▸ **ACTION ITEM**:
Skip the pictures. Set down, word for word, the lines from the start of the material up to and including the line with "index mcp: (321, 257)".

^^^^^^^^^^^^^^^^

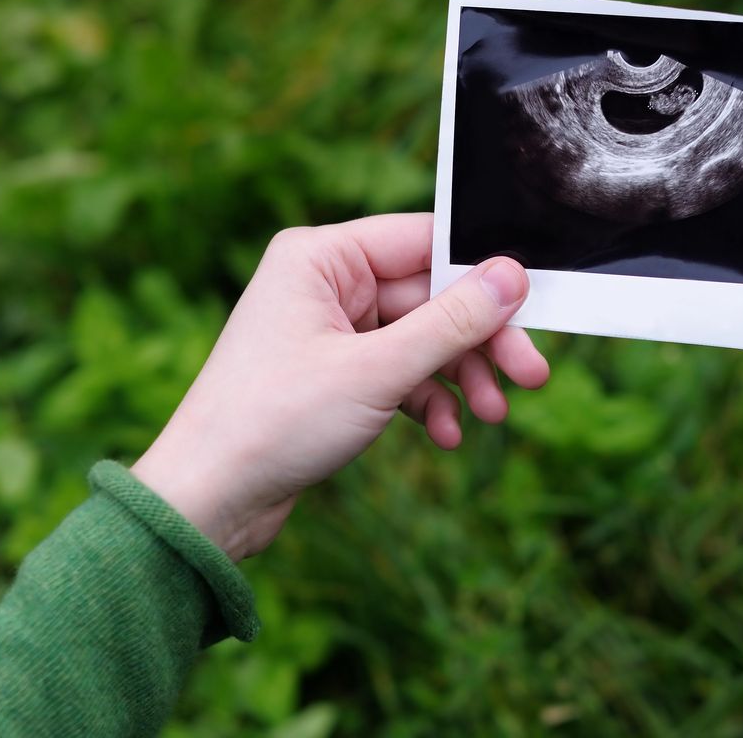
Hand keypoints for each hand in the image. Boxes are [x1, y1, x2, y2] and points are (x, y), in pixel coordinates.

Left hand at [131, 213, 548, 559]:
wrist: (209, 501)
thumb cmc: (271, 423)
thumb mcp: (376, 371)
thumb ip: (451, 323)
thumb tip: (511, 277)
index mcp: (321, 257)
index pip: (423, 241)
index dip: (481, 273)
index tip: (532, 305)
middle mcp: (325, 284)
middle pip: (431, 296)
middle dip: (480, 341)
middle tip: (531, 375)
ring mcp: (331, 331)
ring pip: (421, 339)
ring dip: (460, 377)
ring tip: (491, 415)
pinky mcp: (335, 374)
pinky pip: (400, 373)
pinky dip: (427, 400)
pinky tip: (446, 435)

^^^^^^^^^^^^^^^^

▸ **ANSWER BOX**:
Hand keypoints for each hand in the image. Boxes are [x1, y1, x2, y2] and points are (x, y), in pixel coordinates.

Left hand at [131, 213, 548, 559]:
wrist: (209, 501)
thumb cmc: (271, 423)
thumb mcp: (376, 371)
thumb ip: (451, 323)
thumb tip: (511, 277)
index mcp: (321, 257)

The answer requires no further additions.